> [Information provided]:

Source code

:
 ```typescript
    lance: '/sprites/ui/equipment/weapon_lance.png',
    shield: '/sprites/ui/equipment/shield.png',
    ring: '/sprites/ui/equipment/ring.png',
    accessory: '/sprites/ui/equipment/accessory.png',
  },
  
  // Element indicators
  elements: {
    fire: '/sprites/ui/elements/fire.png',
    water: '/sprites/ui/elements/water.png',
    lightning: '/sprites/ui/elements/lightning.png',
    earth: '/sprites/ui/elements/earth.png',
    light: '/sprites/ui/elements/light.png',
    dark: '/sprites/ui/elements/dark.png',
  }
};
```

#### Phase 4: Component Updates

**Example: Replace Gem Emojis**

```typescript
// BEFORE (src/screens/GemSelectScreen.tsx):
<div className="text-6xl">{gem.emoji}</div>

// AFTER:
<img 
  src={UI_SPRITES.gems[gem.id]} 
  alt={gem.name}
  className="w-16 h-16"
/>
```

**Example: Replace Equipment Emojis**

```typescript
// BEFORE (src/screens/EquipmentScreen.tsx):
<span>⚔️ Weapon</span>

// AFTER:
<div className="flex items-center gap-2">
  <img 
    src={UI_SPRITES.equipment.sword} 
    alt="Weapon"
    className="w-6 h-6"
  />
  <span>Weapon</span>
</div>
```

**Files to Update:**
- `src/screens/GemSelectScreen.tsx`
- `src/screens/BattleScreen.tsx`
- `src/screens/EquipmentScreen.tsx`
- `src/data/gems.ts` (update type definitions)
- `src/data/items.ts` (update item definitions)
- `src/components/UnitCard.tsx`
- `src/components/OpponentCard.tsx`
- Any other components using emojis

> [Problem description]: Set apart and copy each line of the records that holds the word "data".

> [Response]:
- `src/data/gems.ts` (update type definitions)
- `src/data/items.ts` (update item definitions)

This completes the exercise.